Here's what you need to know: An index fund is not the same thing as an Exchange Traded Fund (ETF). Index funds can be ETFs, but not all ETFs are index funds.
This distinction matters because many new ETFs launching today are extremely risky products that can lose money faster than individual stocks and they charge you higher fees for the privilege.
What's the Difference?
Index funds are a type of investment strategy that owns thousands of companies to match the performance of market indexes like the S&P 500. When people say "just buy index funds," they're recommending this diversified, low-cost approach to investing.
ETFs (Exchange-Traded Funds) are just a way to package investments that you can buy and sell on the stock market. An ETF can hold an index fund strategy, but it can also hold anything else: single stocks, leveraged bets, cryptocurrency, or complex derivatives.
Think of it this way:
Index fund = The recipe (own thousands of companies)
ETF = The container (how it's sold to you)
You can get index fund investing through ETFs, but you can also get terrible investment strategies through ETFs.
The Dangerous New ETF Products
Wall Street keeps launching new ETF products because they're profitable, not because they help investors. In 2025, about 25% of all new funds launched were leveraged ETFs, mostly focused on single stocks. (source)
Single-Stock ETFs: Worse Than Just Buying the Stock
Companies like Direxion and GraniteShares now offer ETFs that track just one company, but with leverage. Instead of buying Apple stock directly, you can buy an ETF that tries to double Apple's daily moves.
Why this is terrible:
Higher fees: These ETFs charge around 0.95% per year. A broad market index fund charges 0.03%-0.05%.
Amplified losses: When the stock goes down, you lose twice as much money.
Volatility decay: Even when the underlying stock goes up over time, these funds often lose money due to daily rebalancing.
Concentration risk: You're betting everything on one company, plus you're using leverage.
These products take something that on average goes up (stocks) and change it into something that on average goes down (because of the debt used to amplify moves).
The Product Explosion
The pace of launches is accelerating:
MicroStrategy (a Bitcoin proxy company) had six new ETFs launched based on its stock in 2025 alone.
Companies are launching leveraged ETFs almost immediately after popular IPOs
There are now leveraged ETFs for individual cryptocurrencies like Solana and XRP
Think about this. With MSTX (Defiance Daily Target 2x Long MSTR ETF) you’re not buying bitcoin. You’re not buying a company that buys bitcoin. You’re not buying a fund that owns a company that buys bitcoin. Instead, you’re buying a fund that borrows money to buy a company that owns bitcoin and you’re paying extra to do it. (and if you paid attention to yesterday’s post, you know that some people borrow money to buy these leveraged ETFs!)
As an alternative, if you want Bitcoin exposure, perhaps you could just buy some rather than paying all sorts of fees to middlemen to do it for you?
Why Wall Street Loves These Products (And You Shouldn't)
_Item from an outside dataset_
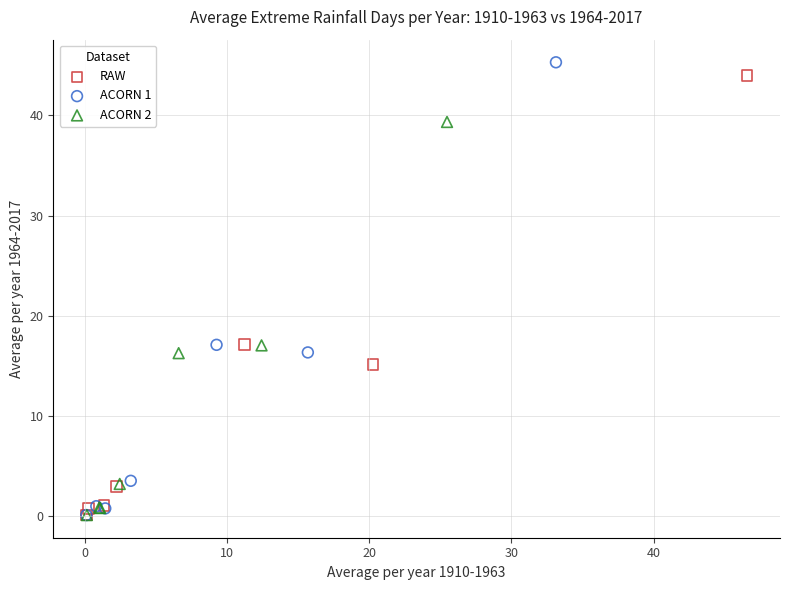

Which series has the largest Y range (max minus min)?

ACORN 1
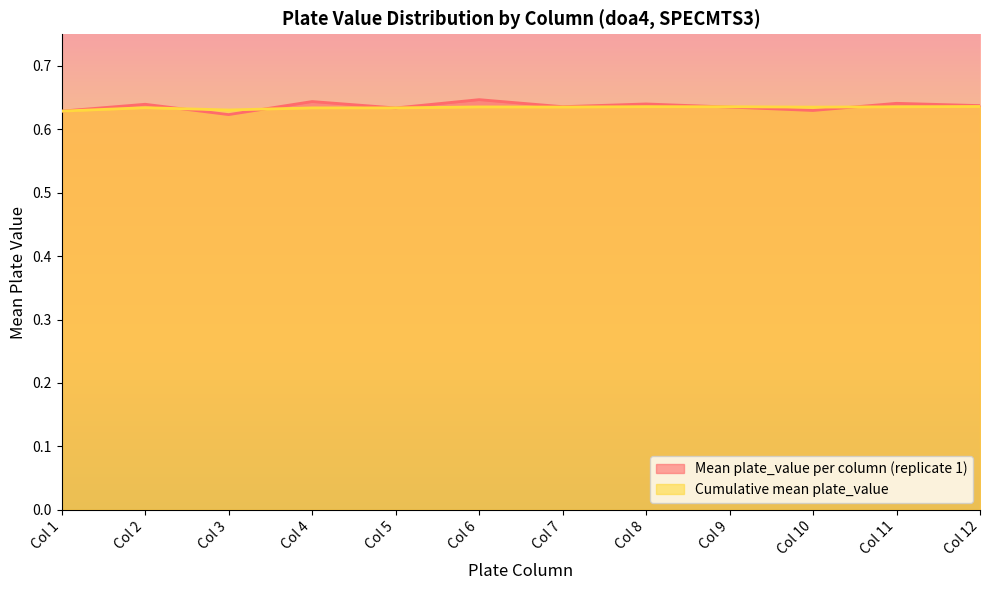

Between which two adjacent categories do Mean plate_value per column (replicate 1) and Cumulative mean plate_value first intersect?

Col 2 and Col 3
Follow the money: ETF sponsors make money by multiplying assets under management by their expense ratio. A leveraged single-stock ETF charging 0.95% generates almost 20 times more revenue than a broad market index fund charging 0.05%.
The business reality: Only 58% of actively managed ETFs are profitable for their sponsors, yet new launches keep accelerating. Why? Because the profitable ones are extremely profitable, and the costs of failure get passed to investors who lose money in failed funds.
Making gambling easier isn't progress. Yes, these ETFs let you make leveraged bets on single stocks without borrowing money or trading options. But that's not a feature. It's a bug. These products make it easier for unsophisticated investors to take concentrated, leveraged risks they don't understand.
What You Should Do Instead
Stick to actual index funds. Look for ETFs that:
Track broad market indexes (S&P 500, Total Stock Market, International)
Have expense ratios under 0.20%
Hold hundreds or thousands of companies
Come from reputable providers like Vanguard, Fidelity, or Schwab
Red flags to avoid:
Any ETF focused on a single stock
Words like "leveraged," "2X," "3X," or "inverse"
Expense ratios above 0.50%
Companies like Direxion, GraniteShares, or other sponsors pushing complex products
ETFs that launched in the past year tracking trendy stocks or crypto
The Bottom Line
When financial advisors recommend "index fund investing," they mean buying diversified, low-cost funds that own thousands of companies. Many new ETFs are the opposite: concentrated, high-cost, leveraged bets that can lose money faster than individual stocks.
Don't let the ETF wrapper fool you. A terrible investment strategy doesn't become good just because it's packaged as an ETF.
Remember: The house always wins. Wall Street creates products that make them money, not products that make you money. The simplest, cheapest, most boring index funds have made more millionaires than any of these flashy new products ever will.
Stick to the basics. Your future self will thank you.